Methods: Adult male Wistar rats were randomly divided into control group and DM + CI group, and the DM + CI group were subdivided into Vector, shANRIL, PDTC, pcDNA-ANRIL, and pcDNA-ANRIL + PDTC groups. VEGF and FMS-like tyrosine kinase (FLT-1) expressions were measured by immunohistochemistry and endothelium dependent microvessel density (MVD) was detected by differentiation 31 (CD31) and para-amiuosalicylic acid (PAS) double staining. The qRT-PCR was applied to measure mRNA expressions of VEGF, FLT-1, Kinase insert domain protein receptor (FLK-1) and NF-kappa B, and Western blotting was conducted to detected expressions of VEGF, NF-kappa B and p-I kappa B/I kappa B.

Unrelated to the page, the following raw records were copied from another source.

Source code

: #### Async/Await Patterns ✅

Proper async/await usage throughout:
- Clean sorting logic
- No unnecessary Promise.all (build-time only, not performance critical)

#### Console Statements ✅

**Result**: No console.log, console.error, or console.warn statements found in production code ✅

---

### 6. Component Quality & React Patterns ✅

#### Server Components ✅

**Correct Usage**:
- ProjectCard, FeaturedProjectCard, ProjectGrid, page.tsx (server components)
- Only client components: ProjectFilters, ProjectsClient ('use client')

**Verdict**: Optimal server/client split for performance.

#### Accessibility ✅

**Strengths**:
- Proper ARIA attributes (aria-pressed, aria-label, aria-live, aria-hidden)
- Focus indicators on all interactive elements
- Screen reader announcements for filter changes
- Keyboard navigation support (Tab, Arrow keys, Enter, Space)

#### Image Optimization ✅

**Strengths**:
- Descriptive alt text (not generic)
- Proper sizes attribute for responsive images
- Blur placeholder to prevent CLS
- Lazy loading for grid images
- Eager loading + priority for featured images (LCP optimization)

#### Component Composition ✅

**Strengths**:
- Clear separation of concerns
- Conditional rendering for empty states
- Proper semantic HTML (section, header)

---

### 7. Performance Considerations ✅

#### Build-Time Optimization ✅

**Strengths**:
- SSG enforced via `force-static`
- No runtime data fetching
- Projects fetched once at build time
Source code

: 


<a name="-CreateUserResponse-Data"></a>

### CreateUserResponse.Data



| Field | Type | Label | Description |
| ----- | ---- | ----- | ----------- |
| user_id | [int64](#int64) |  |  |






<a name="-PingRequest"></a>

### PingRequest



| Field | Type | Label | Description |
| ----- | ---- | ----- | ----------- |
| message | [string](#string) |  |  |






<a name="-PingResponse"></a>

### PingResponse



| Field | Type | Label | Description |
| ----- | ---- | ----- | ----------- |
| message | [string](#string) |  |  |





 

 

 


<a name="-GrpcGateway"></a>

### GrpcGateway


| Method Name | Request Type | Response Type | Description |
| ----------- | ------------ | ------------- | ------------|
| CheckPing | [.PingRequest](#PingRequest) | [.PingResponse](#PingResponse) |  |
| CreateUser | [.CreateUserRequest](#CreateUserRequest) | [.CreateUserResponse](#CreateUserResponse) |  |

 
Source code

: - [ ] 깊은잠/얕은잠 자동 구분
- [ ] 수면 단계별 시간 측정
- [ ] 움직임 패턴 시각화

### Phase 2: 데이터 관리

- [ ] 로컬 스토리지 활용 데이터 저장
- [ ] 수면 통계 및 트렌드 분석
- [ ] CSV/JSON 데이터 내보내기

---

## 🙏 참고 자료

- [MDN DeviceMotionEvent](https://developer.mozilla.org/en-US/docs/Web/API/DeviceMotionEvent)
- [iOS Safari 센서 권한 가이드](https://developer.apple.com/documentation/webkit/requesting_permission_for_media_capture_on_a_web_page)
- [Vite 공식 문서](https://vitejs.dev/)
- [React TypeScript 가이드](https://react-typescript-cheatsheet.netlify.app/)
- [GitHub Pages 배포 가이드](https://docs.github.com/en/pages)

Results: Compared with the control group, protein expressions of VEGF, NF-kappa B, p-I kappa B/I kappa B, expression of ANRIL, and mRNA expressions of VEGF, FLT-1 and NF kappa B were increased in the DM + CI group. Compared with the Vector group, protein expressions of VEGF, NF-kappa B, p-I kappa B/I kappa B, expression of ANRIL, mRNA expressions of VEGF, FLT-1 and NF-kappa B, and endothelium dependent MVD were increased in the pcDNA-ANRIL group, while decreased in the shANRIL group and PDTC group. Compared with the pcDNA-ANRIL group, protein expressions of VEGF, NF-kappa B, p-I kappa B/I kappa B, expression of ANRIL, mRNA expressions of VEGF, FLT-1 and NF-kappa B, and endothelium dependent MVD were decreased in the pcDNA-ANRIL + PDTC group.
Conclusion: Overexpressed lncRNA ANRIL upregulates VEGF and promotes angiogenesis by activating NF-kappa B signaling pathway in DM + CI rats.